Affrontement (4)
Par Alexandre Vaughan
Aridel reconnut immédiatement l’intonation de cette voix. Erû, car cela ne pouvait être que lui, avait repris l’identité de son frère, Sûnir. Cela ne fit qu’irriter le roi d’Omirelhen. Une féroce détermination s’empara de lui : le moment était venu. La justice allait frapper les responsables des horreurs que le monde avait subi ces cinq dernières années.
Tout était loin d’être joué, cependant. Erû s’était de toute évidence préparé à cette visite. Etait-il en train de jouer avec sa conscience et ses émotions ? Aridel ne pouvait faire aucune supposition. Peu importait. Le roi d’Omirelhen avait une mission, et il l’accomplirait. Qu’Erû essaie ses manipulations sur Oeklos. Aridel ne se laisserait pas prendre.

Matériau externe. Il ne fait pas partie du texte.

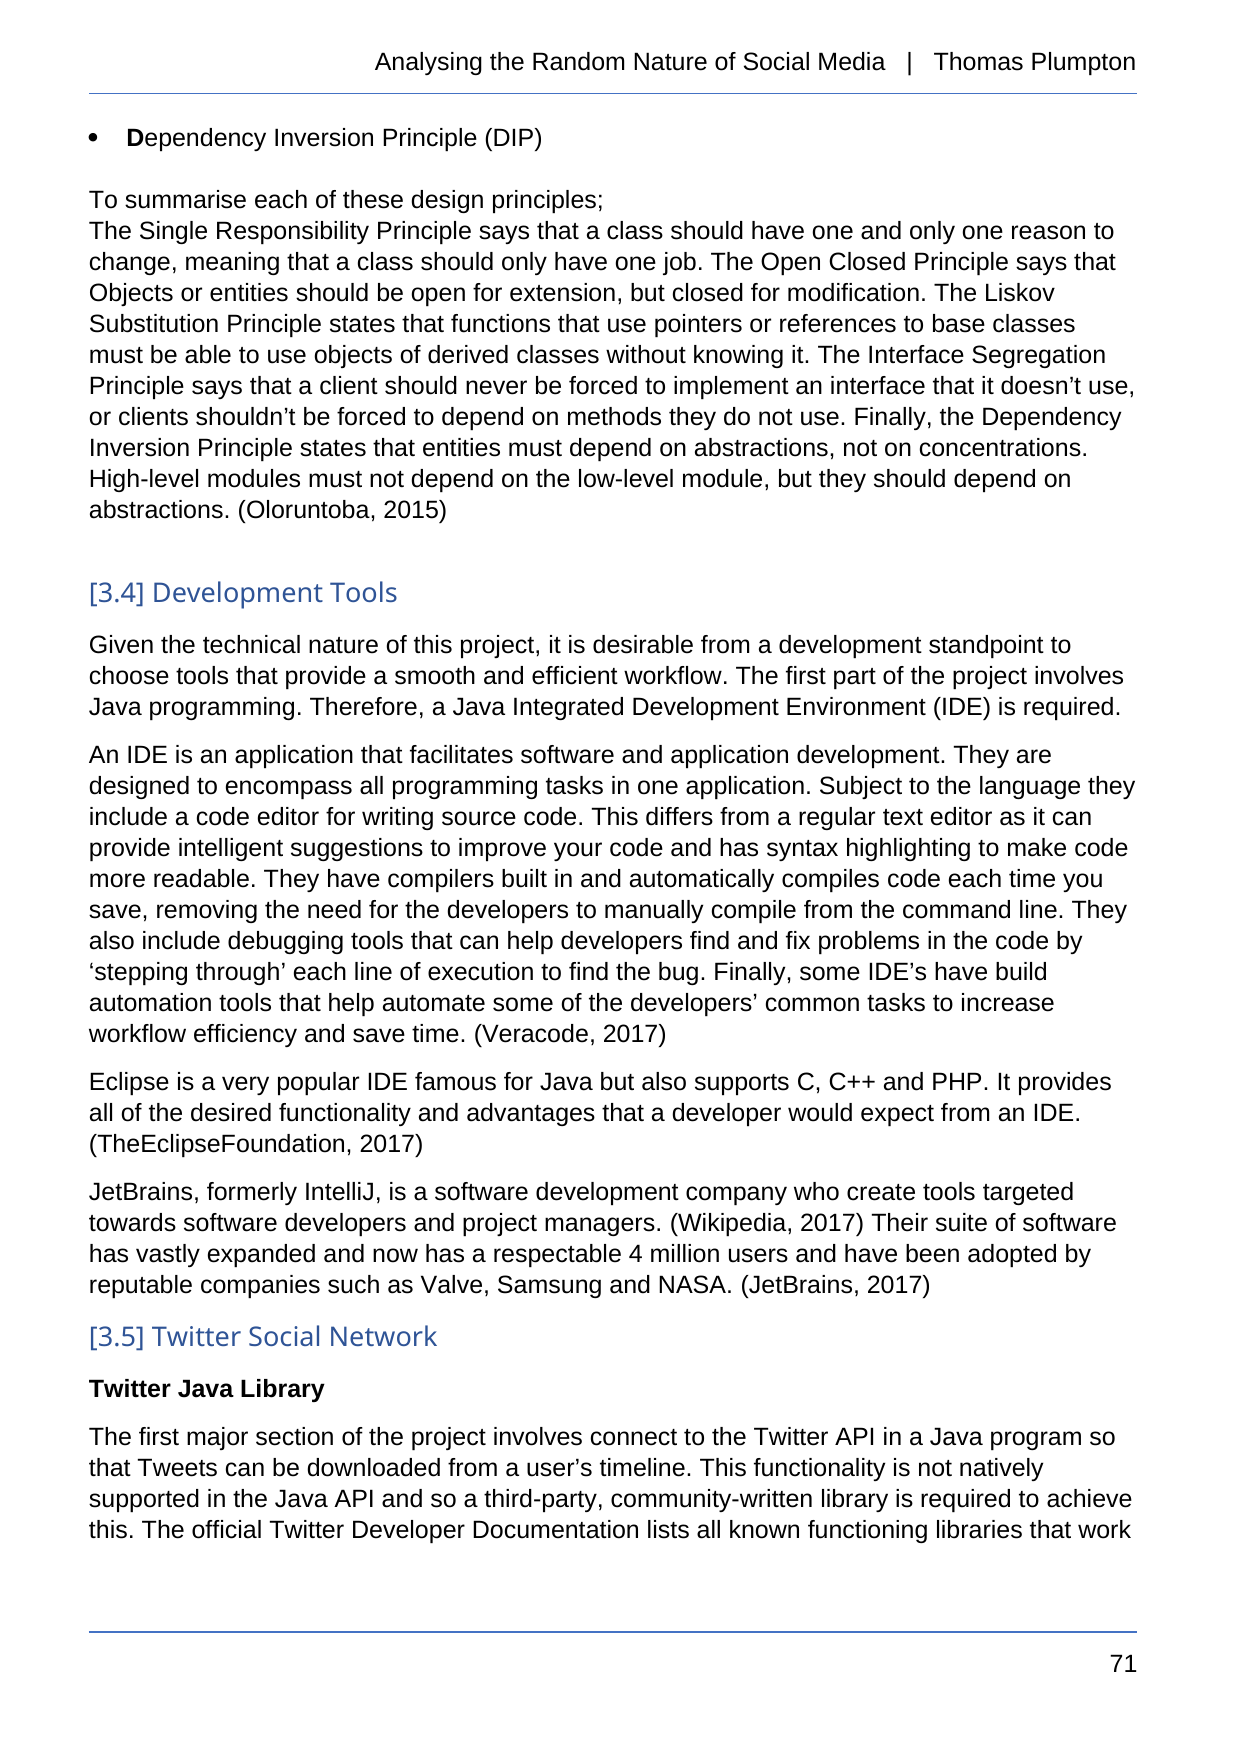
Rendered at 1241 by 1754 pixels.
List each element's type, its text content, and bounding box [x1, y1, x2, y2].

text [89, 1422, 1137, 1544]
list The Single Responsibility Principle says that a class should have one and only one reason to change, meaning that a class should only have one job. The Open Closed Principle says that Objects or entities should be open for extension, but closed for modification. The Liskov Substitution Principle states that functions that use pointers or references to base classes must be able to use objects of derived classes without knowing it. The Interface Segregation Principle says that a client should never be forced to implement an interface that it doesn’t use, or clients shouldn’t be forced to depend on methods they do not use. Finally, the Dependency Inversion Principle states that entities must depend on abstractions, not on concentrations. High-level modules must not depend on the low-level module, but they should depend on abstractions. [89, 216, 1137, 524]
text An IDE is an application that facilitates software and application development. They are designed to encompass all programming tasks in one application. Subject to the language they include a code editor for writing source code. This differs from a regular text editor as it can provide intelligent suggestions to improve your code and has syntax highlighting to make code more readable. They have compilers built in and automatically compiles code each time you save, removing the need for the developers to manually compile from the command line. They also include debugging tools that can help developers find and fix problems in the code by ‘stepping through’ each line of execution to find the bug. Finally, some IDE’s have build automation tools that help automate some of the developers’ common tasks to increase workflow efficiency and save time. [89, 740, 1137, 1048]
text [3.5] Twitter Social Network [89, 1318, 1137, 1355]
list To summarise each of these design principles; [89, 185, 1137, 213]
text JetBrains, formerly IntelliJ, is a software development company who create tools targeted towards software developers and project managers. Their suite of software has vastly expanded and now has a respectable 4 million users and have been adopted by reputable companies such as Valve, Samsung and NASA. [89, 1177, 1137, 1299]
list Dependency Inversion Principle (DIP) [89, 122, 1137, 151]
text Twitter Java Library [89, 1374, 1137, 1403]
text [3.4] Development Tools [89, 574, 1137, 611]
text Given the technical nature of this project, it is desirable from a development standpoint to choose tools that provide a smooth and efficient workflow. The first part of the project involves Java programming. Therefore, a Java Integrated Development Environment (IDE) is required. [89, 630, 1137, 721]
text Eclipse is a very popular IDE famous for Java but also supports C, C++ and PHP. It provides all of the desired functionality and advantages that a developer would expect from an IDE. [89, 1067, 1137, 1158]
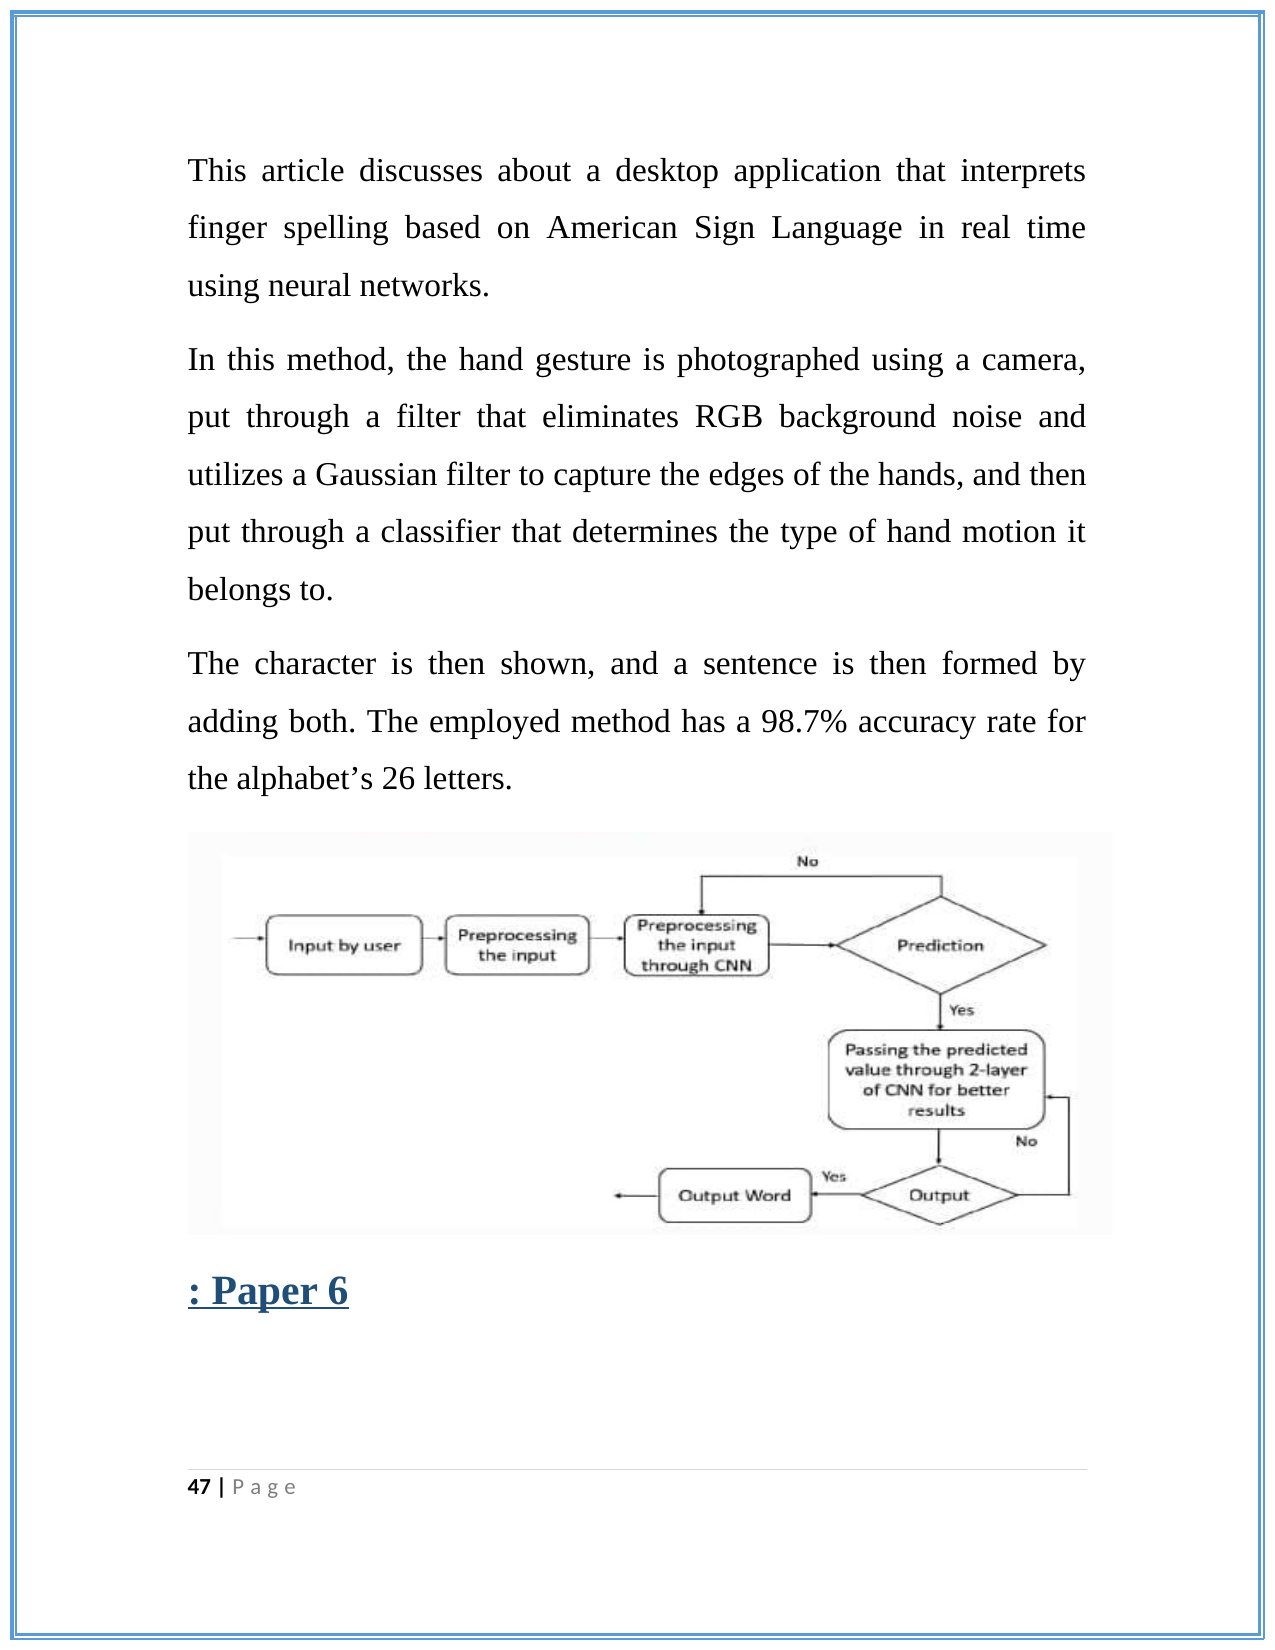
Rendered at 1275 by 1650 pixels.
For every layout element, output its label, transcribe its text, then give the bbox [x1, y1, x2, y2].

text The character is then shown, and a sentence is then formed by adding both. The employed method has a 98.7% accuracy rate for the alphabet’s 26 letters. [187, 643, 1087, 797]
picture [187, 832, 1113, 1235]
text In this method, the hand gesture is photographed using a camera, put through a filter that eliminates RGB background noise and utilizes a Gaussian filter to capture the edges of the hands, and then put through a classifier that determines the type of hand motion it belongs to. [187, 339, 1087, 607]
text This article discusses about a desktop application that interprets finger spelling based on American Sign Language in real time using neural networks. [187, 150, 1087, 303]
text Paper 6 : [187, 1265, 1087, 1313]
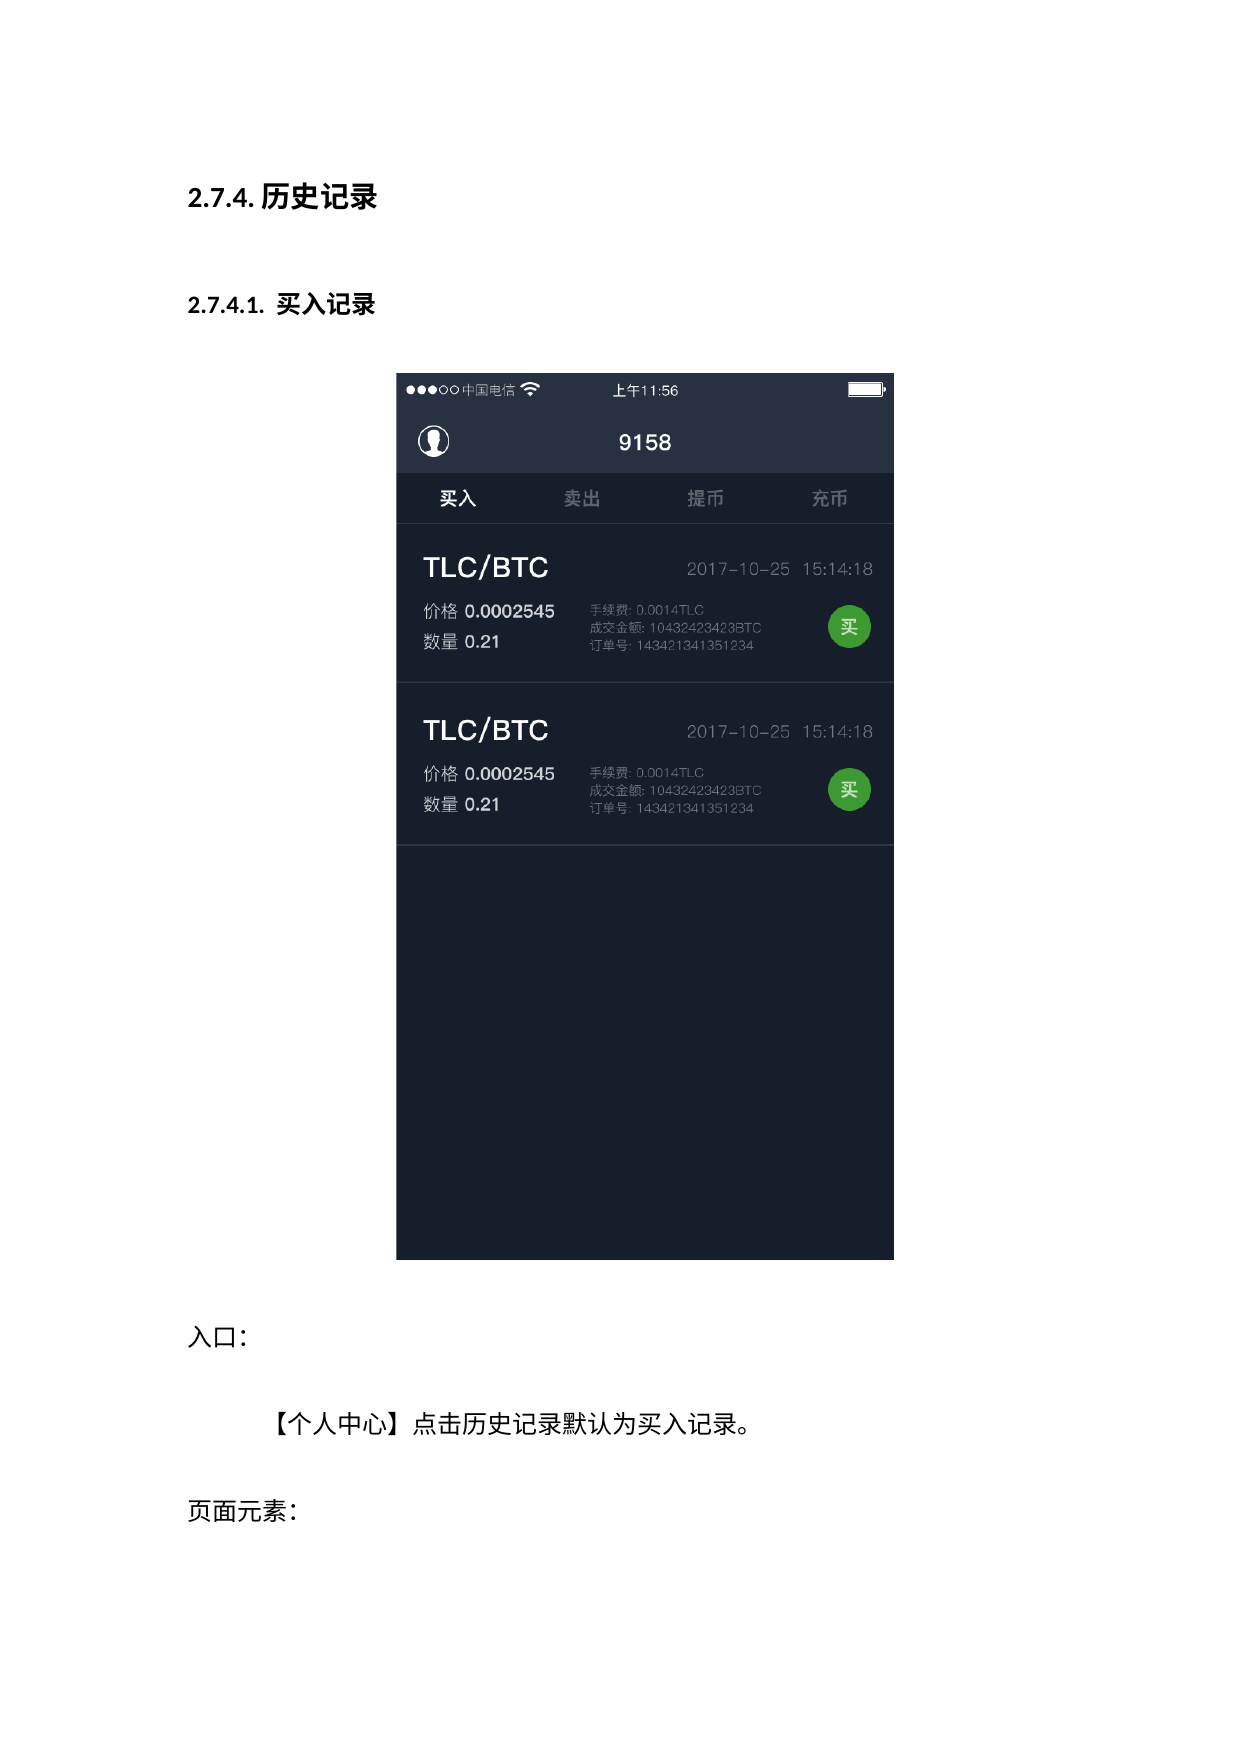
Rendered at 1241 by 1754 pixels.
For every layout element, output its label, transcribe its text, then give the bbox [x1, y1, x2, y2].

subtitle 历史记录 [187, 162, 1053, 227]
picture [396, 373, 894, 1260]
text 页面元素： [187, 1477, 1053, 1542]
list 买入记录 [187, 270, 1053, 335]
text 入口： [187, 1303, 1053, 1368]
text 【个人中心】点击历史记录默认为买入记录。 [212, 1390, 1028, 1455]
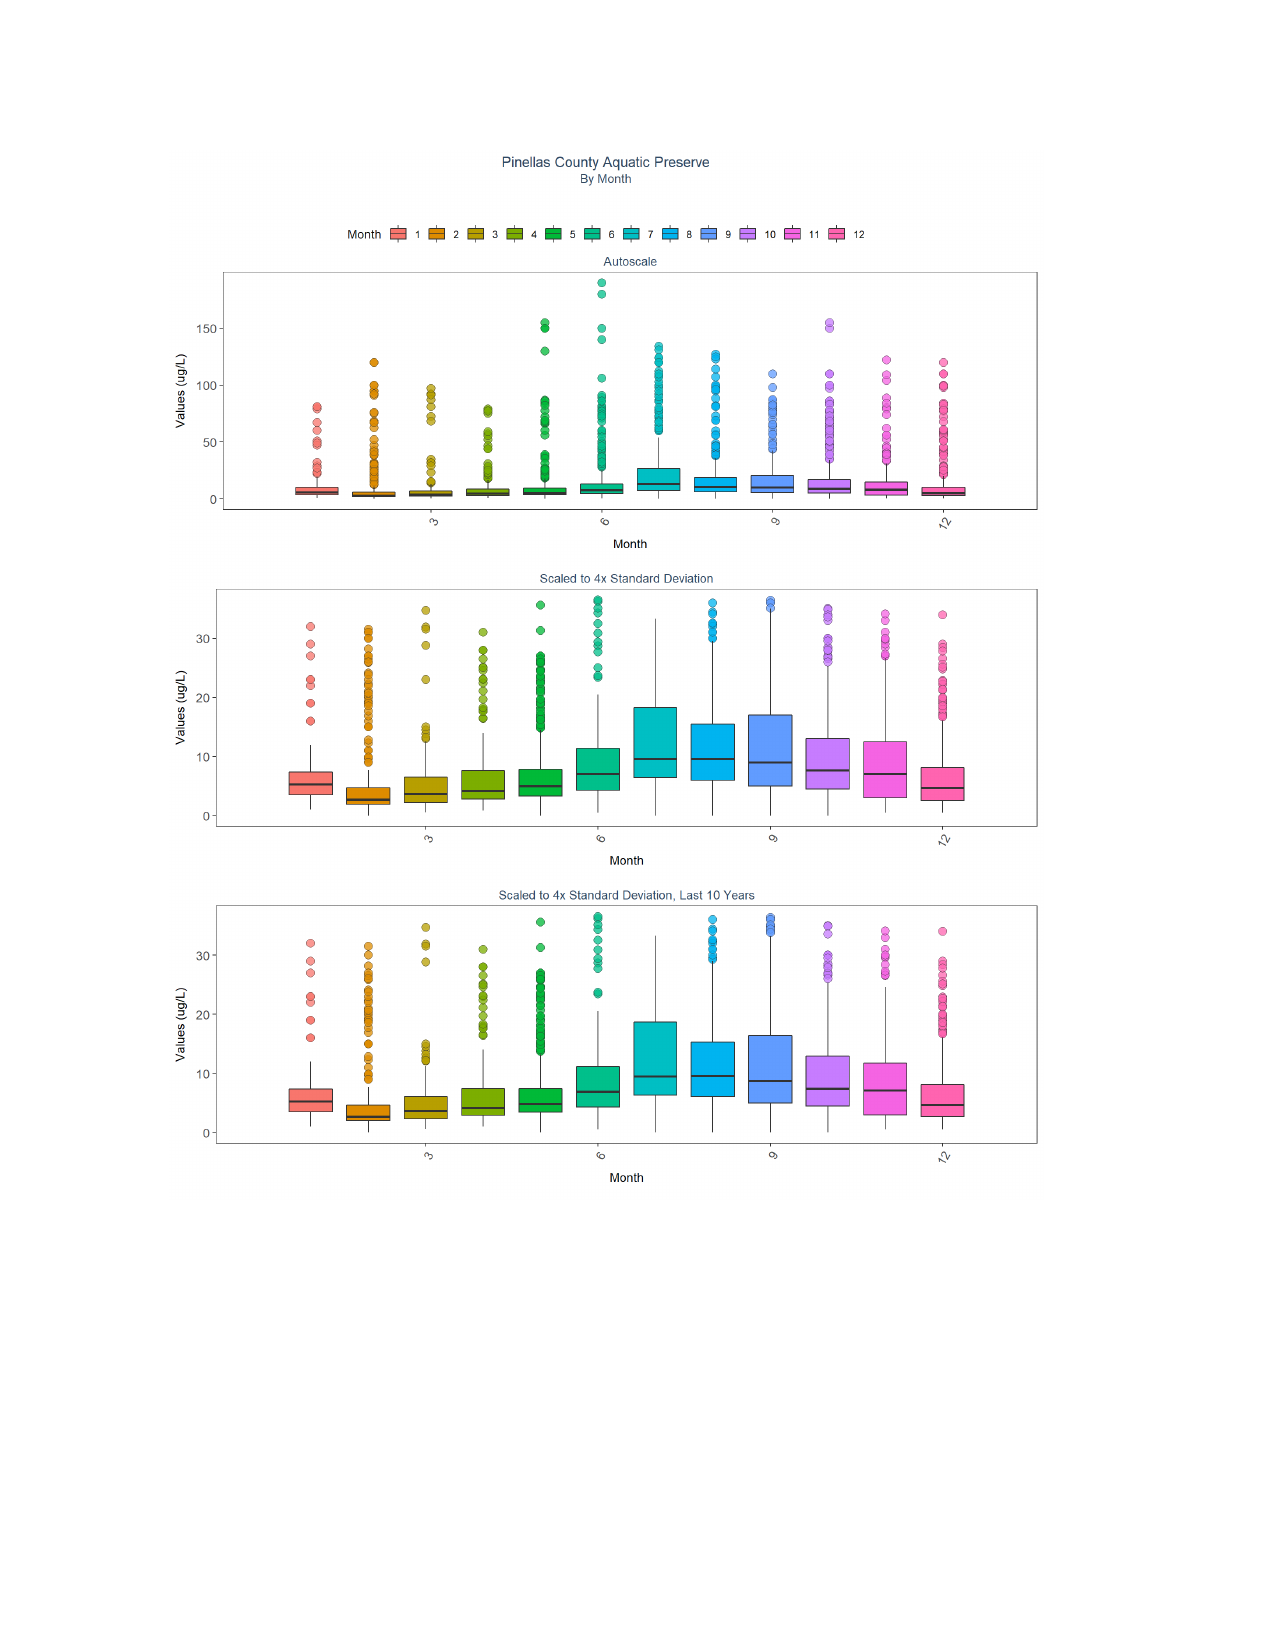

Une présence se matérialisa alors devant ses yeux. C’était une image tridimensionnelle, comme lui avait expliqué Lanea, mais elle était saisissante de réalité. L’entité avait une apparence humaine, bras, jambes, torses, tête mais pas de visage, juste un masque d’un gris uni. C’était comme si Erû souhaitait leur présenter ce qu’il était réellement : une machine sans âme.
- Inutile de chercher à tenter quoi que ce soit Berin, dit l’entité. Je sais parfaitement ce que tu es venu faire ici. Mais si tu souhaites réellement ma destruction, il faudra que tu m’écoutes avant.
Aridel ne prononça pas un mot, sa volonté intacte. Son regard se durcit, rempli de haine pour la machine.
- Quant à toi, Egidor, continua Erû, ne crois pas non plus que tout est joué. Pensais-tu réellement que tes actes n’auraient pas à être jugés un jour ? Mes cadeaux ont un prix.
Oeklos était resté, tout comme Aridel, silencieux. Il s’agenouilla soudainement devant l’image de celui qui se faisait passer pour un dieu, en apparence pris d’une vague d’humilité.
- Puissant Erû, n’ai je donc pas fait tout ce que vous m’avez demandé ? Mon rêve ne convient-il plus à vos aspirations ?
- Ton rêve Oeklos, tout comme celui d’Aridel et de ses alliés, ne sont que des facettes, des possibilités d’avenirs. Tous deux s’affrontent pour devenir réalité. Il existe une infinité de routes que ce monde, cet univers, peuvent emprunter et chacune d’entre elles existe à sa manière. Nous sommes maintenant, à cet instant précis, à la croisée de ces chemins. Tout ce qui s’est passé depuis des millénaires, bien avant même que l’empire des Anciens ne chute, nous a mené à ce point dans le temps et l’espace. Nous nous trouvons au centre d’une singularité où toutes les probabilités de prédiction sont équivalentes. Même moi je ne peux plus voir ce qui va se produire.
Aridel, exaspéré par le ton condescendant de la machine qui tentait de les noyer dans des phrases verbeuses, parla presque malgré lui.
- Cessez de prononcer vos demi-mensonges, faux-dieu. Vous prétendez être divin et vouloir aider ce monde, mais vous êtes en réalité un monstre. Oeklos aussi, mais en rélité, il n’est que votre instrument. Vous ne possédez aucune pitié, aucune émotion. Des millions de personnes sont mortes par votre faute, et vous n’éprouvez aucun remord.
- Crois-le ou non, Berin, mais ce qui s’est produit est la possibilité qui, à long terme, était la moins couteuse en vies humaines et Sorcami. Toute autre solution sous aurait mené à ce point, mais avec beaucoup plus de pertes et de douleur.
- Foutaises ! Vous êtes un manipulateur. Mais cette fois, rien ne pourra m’empêcher de faire ce pour quoi je suis revenu ici. Pour vous et Oeklos, tout se termine aujourd’hui !
Aridel commença à se jeter sur l’image, mais il sentit soudain que son armure disparaissait, le laissant à nu. Il n’avait plus son enveloppe protectrice. Toutes les plaques de métal s’étaient retirées, et il n’était plus Berin, Dasam d’Erû, mais simplement Aridel, ex-mercenaire.
- Tu as raison, tout se termine aujourd’hui, dit Erû. Mais si tu veux réellement accomplir ta mission, tu devras le faire sans l’aide de ma technologie. Et je pense qu’Oeklos ne te laissera pas agir si facilement. Sachez-le, celui de vous deux qui se présentera seul devant moi pourra faire un choix qui déterminera l’avenir du monde.
Qu’à cela ne tienne, se dit Aridel. Il allait… Le roi d’Omirelhen eut à peine le temps de terminer sa pensée. En une fraction de seconde, Oeklos s’était jeté sur lui.